After all the adversity — the losing streaks and the coaching change, not to mention the injuries — the Wild being on the verge of a playoff position this deep into the season wasn’t a pipe dream.
It was a very real possibility.
They would have been tied for the last wild-card berth in the Western Conference had they pried two points away from Nashville in their head-to-head matchup Thursday and then prevailed again two nights later against struggling Anaheim, the most winnable game on the Wild’s schedule in weeks.
Instead, they botched both opportunities, for the same reasons, to sputter into their bye week and the All-Star break with two big what-ifs that have put the Wild in a precarious situation coming out of this week-plus layoff.

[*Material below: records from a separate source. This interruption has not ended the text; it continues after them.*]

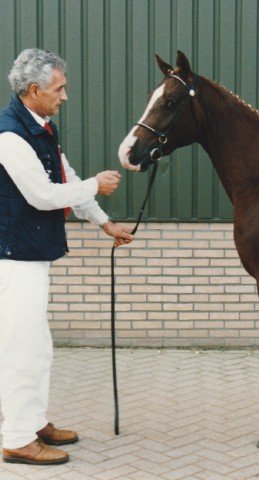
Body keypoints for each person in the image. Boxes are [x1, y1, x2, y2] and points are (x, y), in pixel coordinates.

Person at [0, 48, 133, 465]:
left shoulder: (42, 128)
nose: (65, 96)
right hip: (13, 258)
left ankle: (34, 422)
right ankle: (18, 438)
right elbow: (42, 195)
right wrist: (94, 186)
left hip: (32, 255)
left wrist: (104, 223)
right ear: (34, 89)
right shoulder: (10, 136)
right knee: (21, 349)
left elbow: (65, 178)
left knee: (39, 347)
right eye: (59, 88)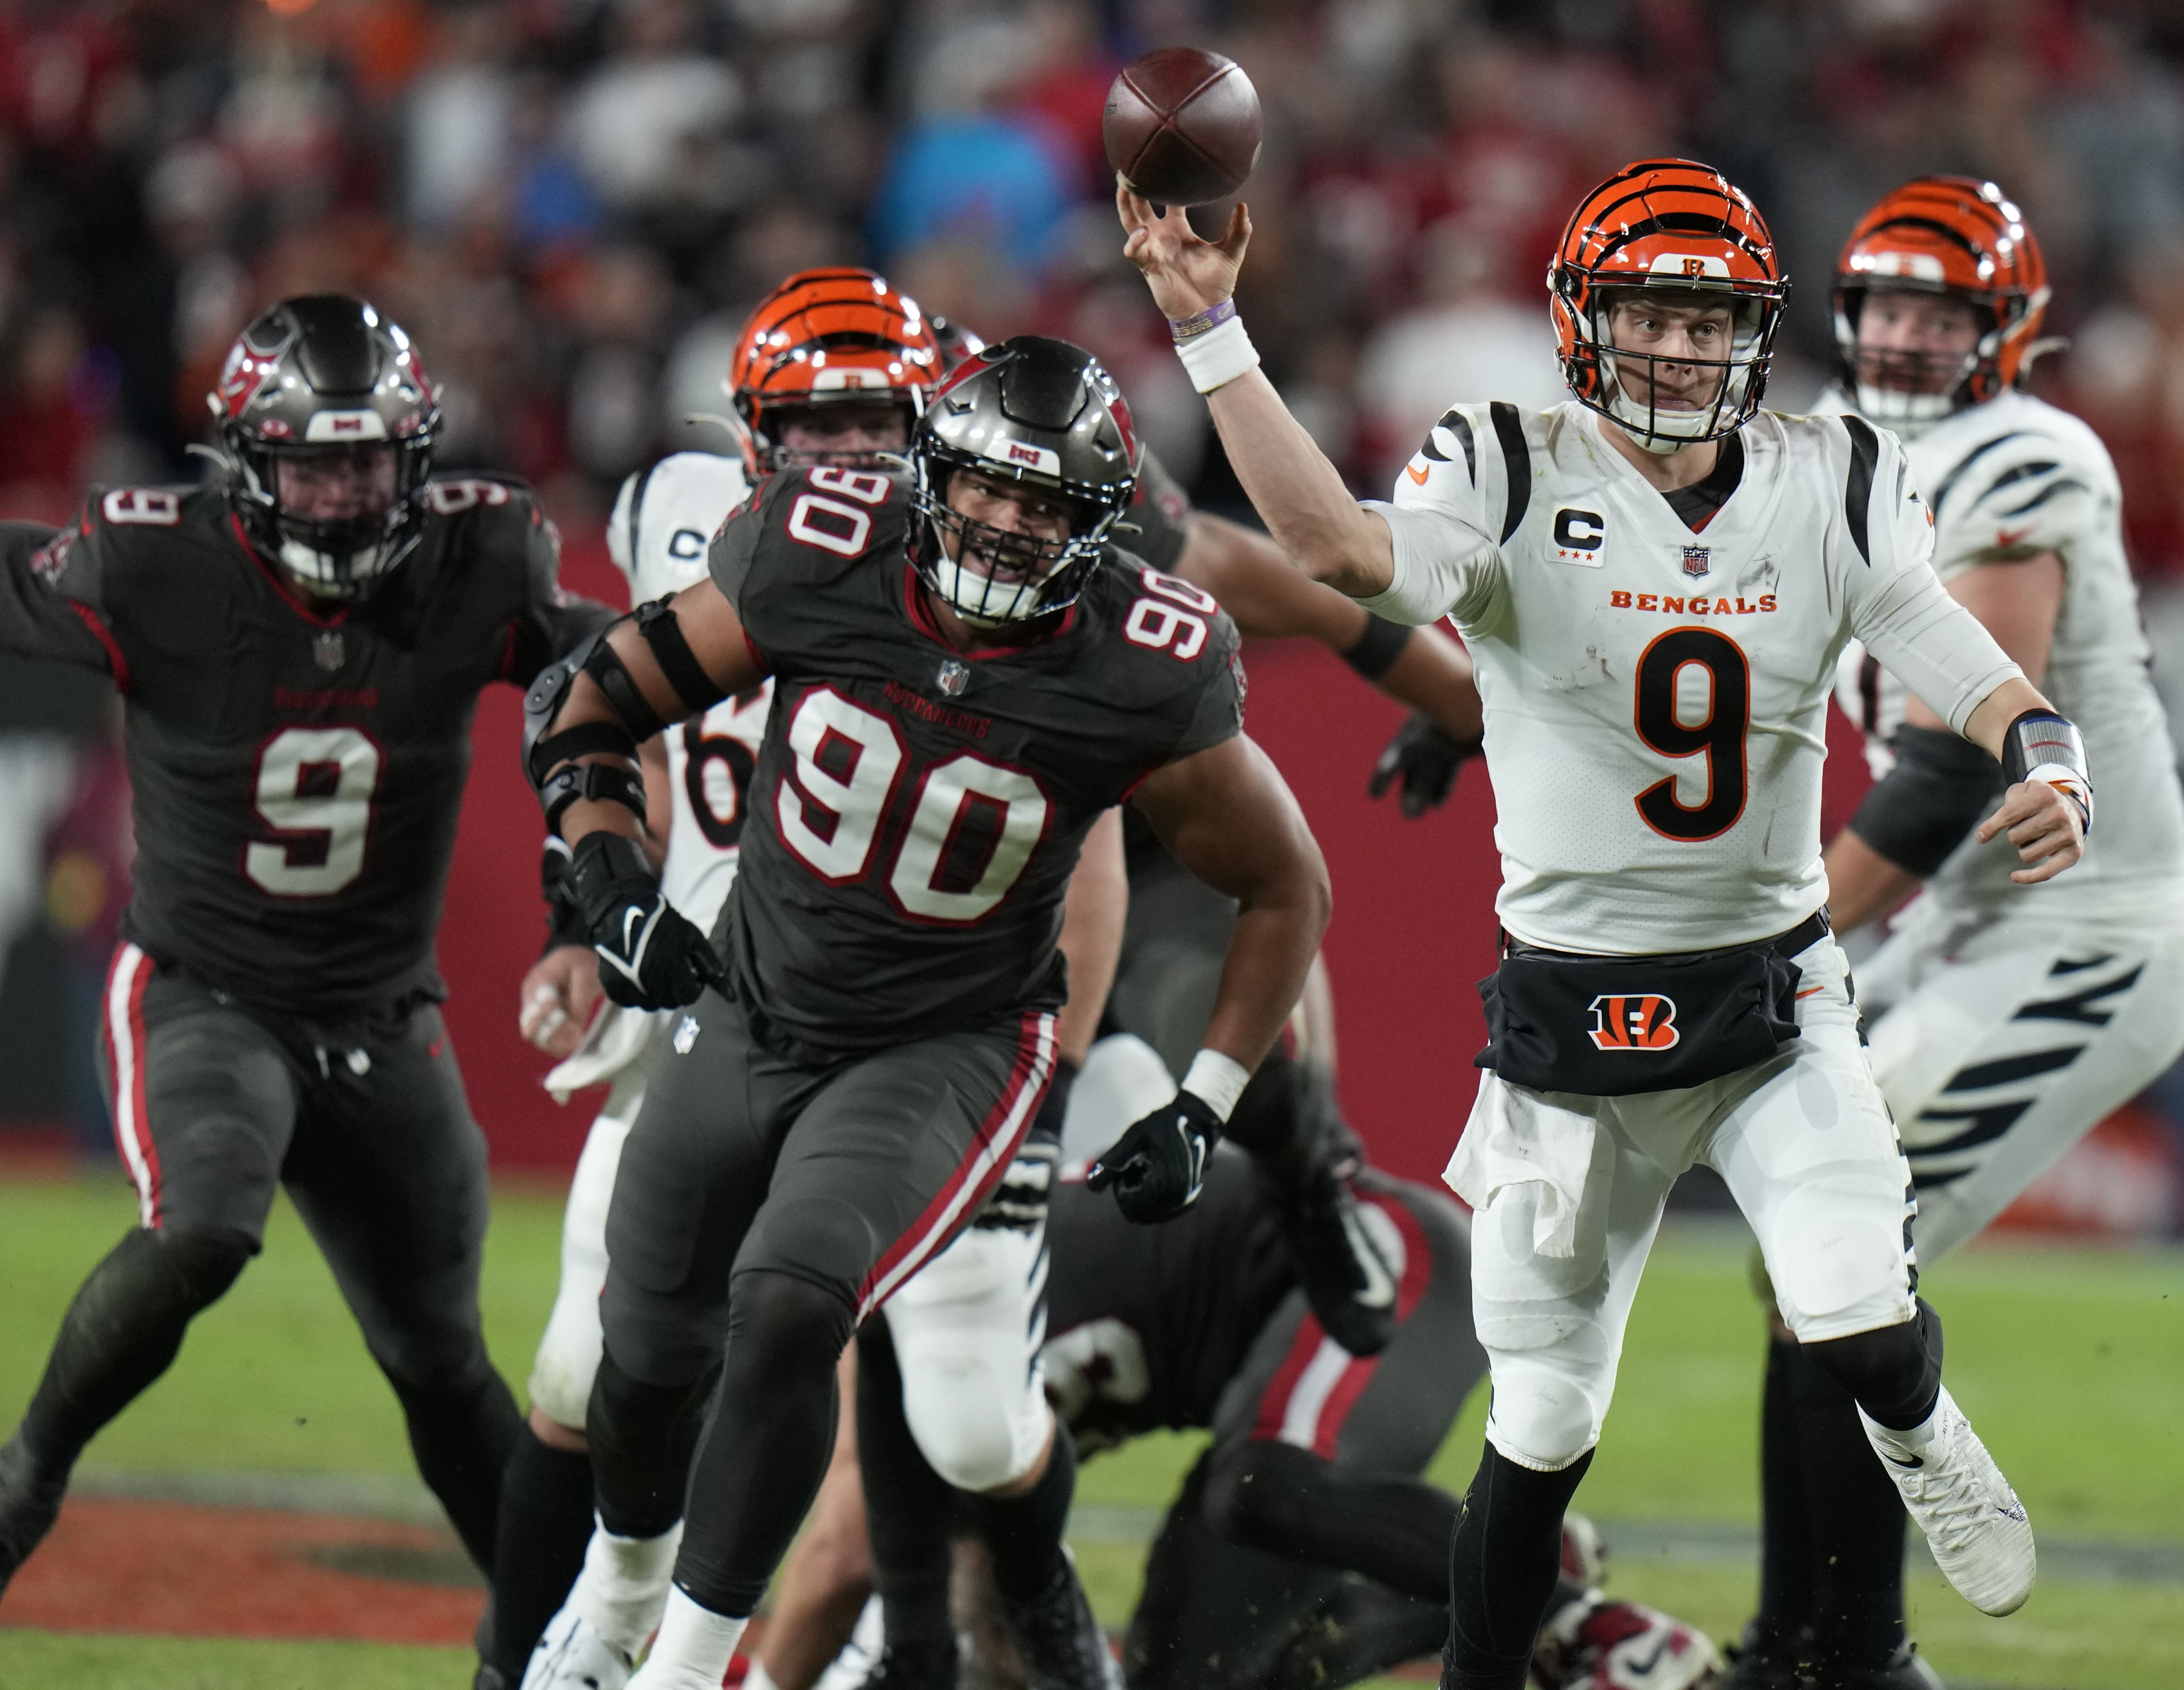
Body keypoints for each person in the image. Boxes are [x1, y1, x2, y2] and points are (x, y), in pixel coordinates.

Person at [1117, 158, 2091, 1690]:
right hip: (1566, 1025)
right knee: (1540, 1425)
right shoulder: (1507, 464)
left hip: (1769, 998)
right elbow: (1336, 555)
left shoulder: (1830, 474)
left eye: (1709, 323)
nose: (1680, 350)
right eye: (1650, 315)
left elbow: (1946, 648)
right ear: (1583, 319)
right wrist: (1211, 332)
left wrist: (2043, 744)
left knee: (1851, 1311)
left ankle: (1918, 1427)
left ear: (1752, 335)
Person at [0, 295, 609, 1681]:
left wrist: (591, 880)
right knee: (203, 1225)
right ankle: (17, 1488)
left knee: (442, 1363)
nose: (344, 498)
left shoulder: (480, 560)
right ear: (249, 464)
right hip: (209, 993)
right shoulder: (158, 566)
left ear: (414, 460)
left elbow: (609, 670)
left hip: (386, 1017)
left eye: (366, 463)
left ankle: (549, 1657)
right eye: (312, 467)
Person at [516, 334, 1331, 1690]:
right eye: (985, 487)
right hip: (753, 1002)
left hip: (948, 1044)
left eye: (1045, 503)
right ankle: (612, 1606)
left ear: (1098, 524)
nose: (1005, 522)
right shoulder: (817, 548)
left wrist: (1206, 1100)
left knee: (790, 1299)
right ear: (929, 475)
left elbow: (1285, 884)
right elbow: (590, 698)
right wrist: (605, 884)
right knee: (644, 1352)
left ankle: (685, 1673)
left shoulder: (1144, 659)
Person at [1721, 179, 2184, 1690]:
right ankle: (1800, 1648)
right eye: (1889, 307)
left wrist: (1768, 936)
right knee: (1802, 1259)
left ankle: (1854, 1658)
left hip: (2084, 927)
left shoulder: (2023, 456)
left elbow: (1943, 770)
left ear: (2009, 331)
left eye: (1943, 313)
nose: (1909, 337)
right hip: (1968, 919)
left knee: (1838, 1250)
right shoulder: (1826, 450)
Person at [753, 1056, 1724, 1690]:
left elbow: (844, 1558)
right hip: (1256, 1353)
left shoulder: (899, 1331)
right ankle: (1459, 1578)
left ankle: (1590, 1627)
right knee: (1186, 1674)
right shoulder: (904, 1333)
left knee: (1261, 1484)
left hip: (1374, 1270)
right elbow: (981, 1589)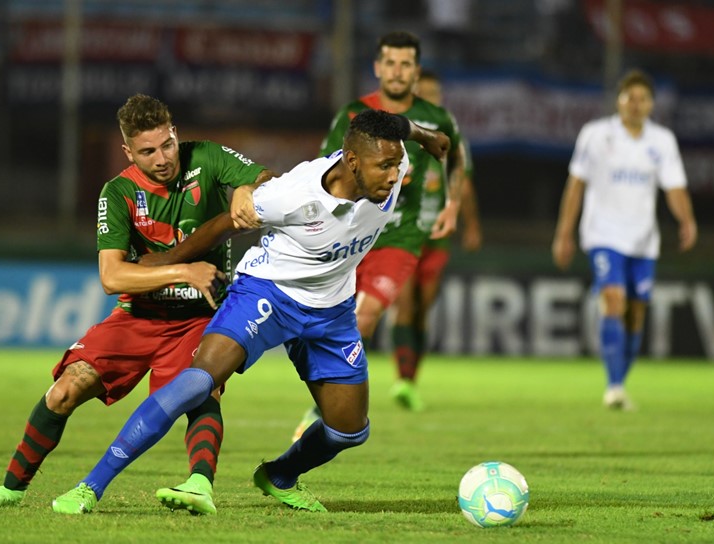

“If you wait long enough,” winger Mats Zuccarello said, “you’re out.”
As much of an eyesore as these missteps are, even being on the fringe of the playoff picture is some degree of progress.
Back in November when the Wild were flailing, dropping seven in a row on the heels of one of the worst starts in franchise history, they were a bottom-feeder, ranking third to last in the NHL.
They lost nail-biters and blowouts, trotted out the worst penalty kill in the league, and their best players weren’t scoring. Coach Dean Evason was fired after just 19 games, and the climb back to respectability, let alone relevancy, was steep.